Gabriela Oporto Patroni, a lawyer with Centro de Promoción y Defensa de los Derechos Sexuales y Reproductivos, a Peruvian LGBTQ advocacy group known by the acronym PROMSEX, represented Rojas.
Oporto on April 8 told the Washington Blade during a WhatsApp interview from Lima that Rojas “is very pleased with the sentence.” Oporto also said the ruling sends a strong message to LGBTQ Peruvians who remain disproportionately vulnerable to violence and discrimination because of their gender identity and/or sexual orientation.
“The Peruvian state in the entire process before the court, before the commission, all the time has denied the existence of discrimination against LGTB people in Peru,” Oporto told the Blade.
“It is absolutely false that there is no discrimination against LGTB,” added Oporto. “The court has recognized that this context persists to this day.”

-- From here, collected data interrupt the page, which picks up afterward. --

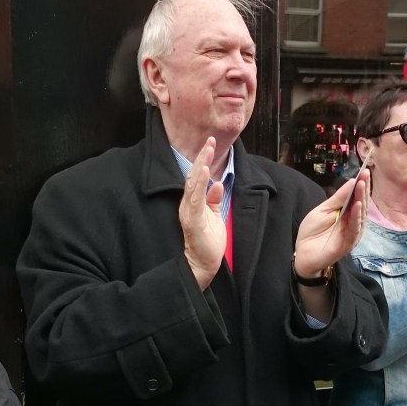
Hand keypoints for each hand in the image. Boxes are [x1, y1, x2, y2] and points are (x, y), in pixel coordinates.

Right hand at [179, 137, 225, 288]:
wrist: (203, 265)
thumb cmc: (207, 243)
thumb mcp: (214, 216)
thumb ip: (214, 200)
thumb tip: (218, 184)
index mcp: (193, 203)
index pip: (196, 178)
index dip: (202, 161)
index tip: (210, 144)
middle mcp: (188, 205)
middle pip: (193, 176)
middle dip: (201, 158)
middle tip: (209, 140)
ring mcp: (189, 212)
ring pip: (193, 184)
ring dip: (201, 166)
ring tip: (207, 151)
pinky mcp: (193, 221)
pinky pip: (195, 200)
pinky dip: (199, 185)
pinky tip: (204, 172)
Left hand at [293, 171, 369, 277]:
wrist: (302, 253)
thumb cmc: (312, 232)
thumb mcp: (323, 210)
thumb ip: (337, 199)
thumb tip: (352, 182)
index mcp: (347, 214)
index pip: (357, 197)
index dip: (361, 185)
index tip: (365, 171)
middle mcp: (353, 223)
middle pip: (361, 204)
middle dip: (363, 189)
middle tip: (365, 175)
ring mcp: (352, 233)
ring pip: (360, 216)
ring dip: (362, 200)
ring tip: (362, 186)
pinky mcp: (348, 243)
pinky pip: (354, 229)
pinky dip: (357, 217)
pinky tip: (357, 206)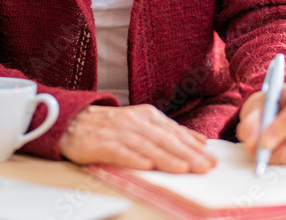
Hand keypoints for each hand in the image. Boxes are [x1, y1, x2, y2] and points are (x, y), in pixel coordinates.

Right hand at [59, 104, 217, 173]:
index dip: (195, 147)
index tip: (212, 160)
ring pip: (146, 146)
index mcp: (148, 116)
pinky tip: (145, 166)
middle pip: (165, 140)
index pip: (176, 133)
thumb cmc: (112, 126)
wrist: (73, 121)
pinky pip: (119, 152)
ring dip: (166, 158)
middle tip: (205, 167)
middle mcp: (135, 122)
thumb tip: (201, 142)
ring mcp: (118, 132)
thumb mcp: (143, 123)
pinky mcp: (101, 143)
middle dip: (187, 154)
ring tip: (183, 169)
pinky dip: (133, 158)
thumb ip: (170, 132)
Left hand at [236, 79, 285, 165]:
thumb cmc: (268, 106)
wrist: (278, 110)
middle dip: (284, 150)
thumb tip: (252, 145)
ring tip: (267, 157)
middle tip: (263, 158)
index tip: (264, 142)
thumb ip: (251, 123)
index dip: (284, 127)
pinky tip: (279, 157)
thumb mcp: (255, 108)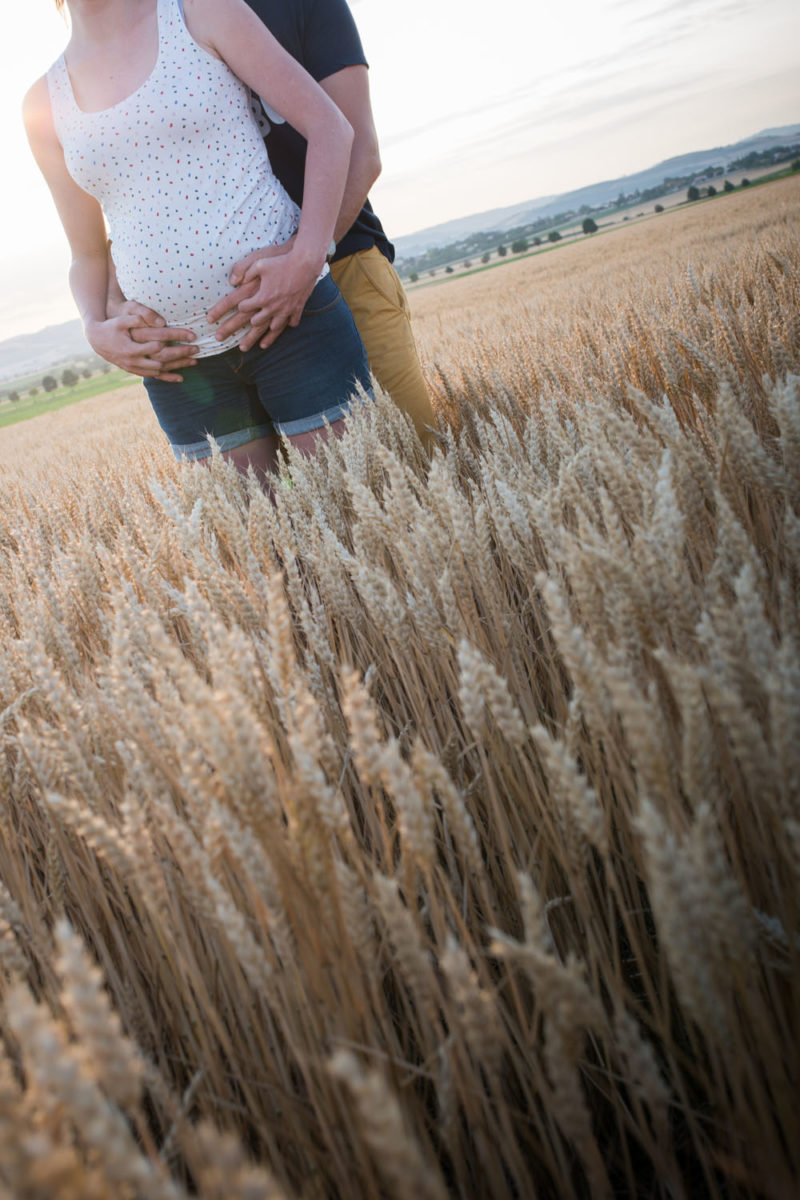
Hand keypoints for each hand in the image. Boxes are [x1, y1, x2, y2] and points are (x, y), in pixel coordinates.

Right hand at [86, 311, 196, 383]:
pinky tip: (181, 378)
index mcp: (132, 348)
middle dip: (181, 354)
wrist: (97, 340)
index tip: (190, 335)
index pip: (159, 343)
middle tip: (197, 349)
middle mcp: (135, 361)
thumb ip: (140, 317)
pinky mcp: (136, 370)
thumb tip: (161, 321)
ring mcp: (136, 368)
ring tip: (195, 361)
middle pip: (163, 359)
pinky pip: (155, 376)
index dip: (175, 339)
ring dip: (178, 366)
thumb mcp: (123, 318)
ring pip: (161, 369)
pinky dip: (168, 378)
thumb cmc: (112, 326)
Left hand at [208, 236, 317, 351]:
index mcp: (261, 296)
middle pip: (253, 323)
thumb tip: (232, 281)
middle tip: (222, 337)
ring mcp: (285, 310)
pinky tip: (282, 328)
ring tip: (255, 344)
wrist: (306, 263)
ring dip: (262, 335)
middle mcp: (272, 307)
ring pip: (272, 328)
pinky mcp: (297, 308)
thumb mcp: (257, 261)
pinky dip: (286, 326)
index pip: (242, 307)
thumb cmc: (280, 260)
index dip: (234, 309)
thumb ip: (242, 269)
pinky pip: (291, 323)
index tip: (226, 311)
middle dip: (237, 330)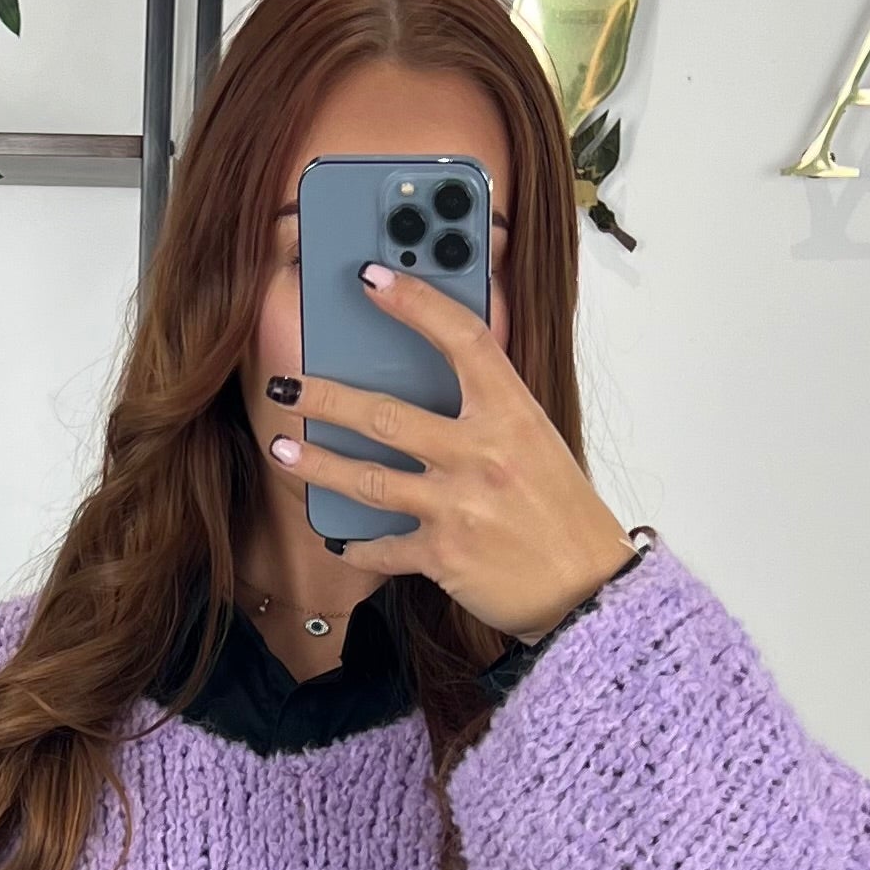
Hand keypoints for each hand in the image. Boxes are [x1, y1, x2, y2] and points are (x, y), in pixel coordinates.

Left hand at [264, 263, 637, 644]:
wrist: (587, 589)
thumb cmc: (562, 512)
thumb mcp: (536, 442)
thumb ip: (489, 410)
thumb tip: (429, 381)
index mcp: (512, 413)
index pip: (461, 339)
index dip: (415, 303)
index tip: (372, 279)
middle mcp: (481, 454)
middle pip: (384, 414)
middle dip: (325, 397)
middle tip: (287, 385)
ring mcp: (458, 505)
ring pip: (367, 478)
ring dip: (316, 464)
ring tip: (282, 449)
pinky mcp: (443, 555)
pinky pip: (383, 547)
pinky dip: (357, 546)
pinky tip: (338, 540)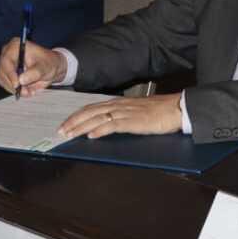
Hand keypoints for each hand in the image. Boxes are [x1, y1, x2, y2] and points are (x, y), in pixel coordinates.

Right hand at [0, 38, 68, 95]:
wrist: (51, 68)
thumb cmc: (48, 63)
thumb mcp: (44, 67)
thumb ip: (34, 73)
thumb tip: (21, 80)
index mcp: (15, 46)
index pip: (6, 60)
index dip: (10, 73)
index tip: (17, 84)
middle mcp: (7, 54)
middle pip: (2, 71)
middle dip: (13, 84)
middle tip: (25, 92)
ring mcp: (6, 64)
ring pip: (3, 80)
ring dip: (15, 89)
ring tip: (29, 91)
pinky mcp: (6, 74)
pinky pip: (6, 85)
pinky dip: (15, 90)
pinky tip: (27, 90)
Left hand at [58, 94, 181, 138]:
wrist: (177, 108)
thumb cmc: (160, 111)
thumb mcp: (137, 111)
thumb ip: (122, 115)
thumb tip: (108, 123)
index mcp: (119, 103)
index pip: (92, 107)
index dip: (77, 115)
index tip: (65, 124)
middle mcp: (119, 106)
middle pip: (90, 111)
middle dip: (73, 121)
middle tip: (60, 131)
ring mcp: (125, 113)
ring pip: (97, 118)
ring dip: (81, 127)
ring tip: (69, 134)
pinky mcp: (132, 122)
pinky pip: (112, 125)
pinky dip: (99, 130)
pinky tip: (91, 135)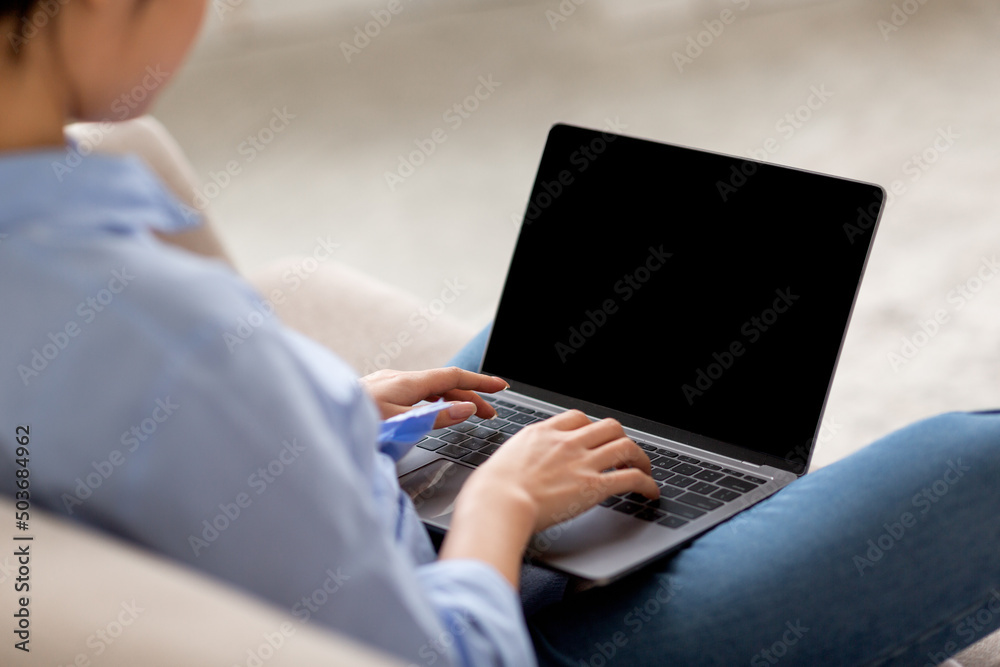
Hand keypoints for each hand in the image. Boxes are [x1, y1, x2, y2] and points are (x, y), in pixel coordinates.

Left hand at [358, 367, 508, 428]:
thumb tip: (466, 408)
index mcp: (406, 383)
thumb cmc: (354, 425)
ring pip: (426, 389)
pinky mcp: (374, 394)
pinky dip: (431, 401)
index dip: (480, 382)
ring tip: (464, 413)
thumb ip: (437, 417)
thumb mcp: (401, 425)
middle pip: (442, 383)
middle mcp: (396, 379)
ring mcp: (384, 385)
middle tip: (489, 413)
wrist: (316, 422)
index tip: (501, 387)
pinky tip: (428, 410)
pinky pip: (412, 393)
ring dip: (450, 399)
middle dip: (469, 396)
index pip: (453, 377)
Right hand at [461, 410, 658, 533]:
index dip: (592, 426)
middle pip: (608, 426)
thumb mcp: (502, 461)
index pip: (577, 417)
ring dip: (641, 458)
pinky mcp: (594, 486)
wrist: (498, 502)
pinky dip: (647, 484)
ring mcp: (582, 462)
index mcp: (543, 433)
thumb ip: (518, 460)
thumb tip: (513, 470)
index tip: (595, 437)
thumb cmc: (491, 489)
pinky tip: (650, 492)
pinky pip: (631, 478)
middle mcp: (566, 442)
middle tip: (625, 453)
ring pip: (626, 446)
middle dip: (621, 438)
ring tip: (644, 469)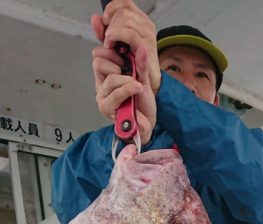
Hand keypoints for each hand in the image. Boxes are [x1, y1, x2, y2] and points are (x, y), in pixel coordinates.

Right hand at [91, 0, 160, 144]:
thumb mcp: (143, 77)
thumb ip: (140, 62)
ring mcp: (102, 97)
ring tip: (136, 87)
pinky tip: (137, 90)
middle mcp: (101, 85)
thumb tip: (141, 45)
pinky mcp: (105, 108)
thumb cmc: (143, 103)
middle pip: (99, 62)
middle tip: (131, 76)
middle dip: (119, 65)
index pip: (99, 53)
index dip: (113, 52)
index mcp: (107, 74)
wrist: (147, 123)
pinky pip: (116, 92)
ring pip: (110, 78)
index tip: (127, 60)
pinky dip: (128, 89)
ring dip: (127, 80)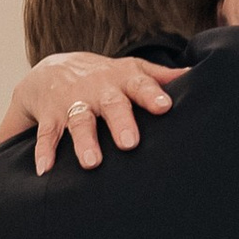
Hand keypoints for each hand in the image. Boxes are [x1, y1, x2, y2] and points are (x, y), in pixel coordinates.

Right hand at [4, 51, 184, 174]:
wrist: (53, 69)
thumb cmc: (105, 76)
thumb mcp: (131, 69)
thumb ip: (159, 76)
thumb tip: (193, 75)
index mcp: (121, 79)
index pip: (139, 85)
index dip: (151, 95)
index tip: (164, 107)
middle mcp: (97, 90)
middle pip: (110, 105)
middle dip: (120, 122)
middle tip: (130, 143)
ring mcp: (72, 103)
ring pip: (79, 121)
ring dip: (84, 141)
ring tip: (92, 163)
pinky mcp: (50, 117)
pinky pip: (46, 135)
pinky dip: (44, 152)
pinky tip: (46, 170)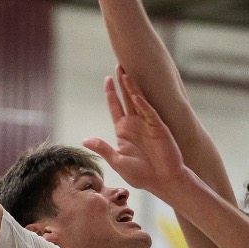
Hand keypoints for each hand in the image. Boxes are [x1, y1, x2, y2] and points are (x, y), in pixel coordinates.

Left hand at [81, 68, 187, 195]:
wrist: (163, 181)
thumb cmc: (141, 174)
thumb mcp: (117, 161)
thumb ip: (103, 148)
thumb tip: (85, 140)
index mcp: (123, 131)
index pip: (115, 107)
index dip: (111, 93)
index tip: (107, 79)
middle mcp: (135, 124)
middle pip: (126, 98)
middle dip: (123, 83)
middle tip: (119, 66)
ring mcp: (147, 124)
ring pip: (137, 101)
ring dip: (132, 87)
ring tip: (126, 71)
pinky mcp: (158, 127)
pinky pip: (148, 111)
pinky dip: (142, 102)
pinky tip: (134, 93)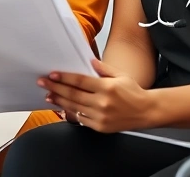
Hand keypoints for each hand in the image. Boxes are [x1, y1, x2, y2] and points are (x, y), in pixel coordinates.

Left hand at [39, 59, 155, 132]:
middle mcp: (103, 102)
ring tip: (49, 95)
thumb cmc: (133, 92)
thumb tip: (89, 61)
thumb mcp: (120, 75)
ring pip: (74, 107)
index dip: (64, 77)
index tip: (52, 74)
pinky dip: (70, 112)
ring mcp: (101, 116)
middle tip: (43, 83)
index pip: (80, 81)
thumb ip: (103, 68)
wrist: (146, 111)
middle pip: (73, 94)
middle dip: (55, 87)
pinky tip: (62, 107)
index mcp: (107, 87)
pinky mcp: (100, 127)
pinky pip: (81, 119)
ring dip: (59, 101)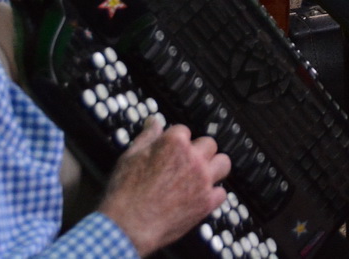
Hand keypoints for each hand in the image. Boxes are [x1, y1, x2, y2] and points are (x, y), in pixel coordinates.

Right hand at [98, 119, 229, 255]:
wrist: (128, 227)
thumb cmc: (126, 194)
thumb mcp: (130, 157)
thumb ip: (147, 137)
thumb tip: (154, 122)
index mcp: (174, 143)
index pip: (184, 130)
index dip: (176, 139)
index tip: (171, 148)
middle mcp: (193, 159)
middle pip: (209, 143)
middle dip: (198, 150)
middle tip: (187, 161)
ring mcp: (203, 180)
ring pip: (223, 163)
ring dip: (213, 166)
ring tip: (201, 174)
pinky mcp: (207, 202)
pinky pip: (222, 192)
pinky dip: (213, 193)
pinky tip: (201, 195)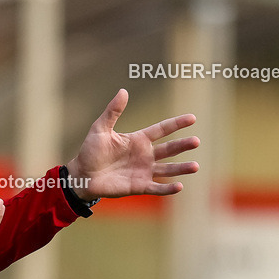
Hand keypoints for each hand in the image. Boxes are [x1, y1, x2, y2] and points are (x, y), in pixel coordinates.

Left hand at [66, 89, 198, 199]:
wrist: (82, 175)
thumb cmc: (90, 151)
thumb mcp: (100, 128)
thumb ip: (112, 111)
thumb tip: (123, 91)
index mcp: (138, 140)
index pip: (162, 129)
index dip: (177, 124)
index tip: (193, 118)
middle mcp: (145, 155)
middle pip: (169, 149)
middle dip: (183, 145)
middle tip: (196, 141)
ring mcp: (143, 171)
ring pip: (168, 169)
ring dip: (181, 168)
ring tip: (195, 166)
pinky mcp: (139, 186)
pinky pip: (157, 187)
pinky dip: (168, 188)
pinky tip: (180, 186)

Oporto said Peru has not responded to the ruling.
“We have not had any communication from them,” Oporto told the Blade.
The Organization of American States created the Inter-American Court of Human Rights, which is based in Costa Rica, in 1979 in order to enforce provisions of the American Convention on Human Rights. Peru is among the countries in the Americas that recognize the convention.
The court has previously ruled in favor of LGBTQ rights.
The court in 2018 issued another landmark ruling that recognized same-sex marriage and trans rights in the Western Hemisphere. The court in 2012 ruled in favor of Karen Atala, a judge who lost custody of her three daughters to her ex-husband because she is a lesbian.
The court also works closely with the Inter-American Commission on Human Rights, which has urged countries in the region to decriminalize consensual same-sex sexual relations and address anti-LGBTQ violence and discrimination.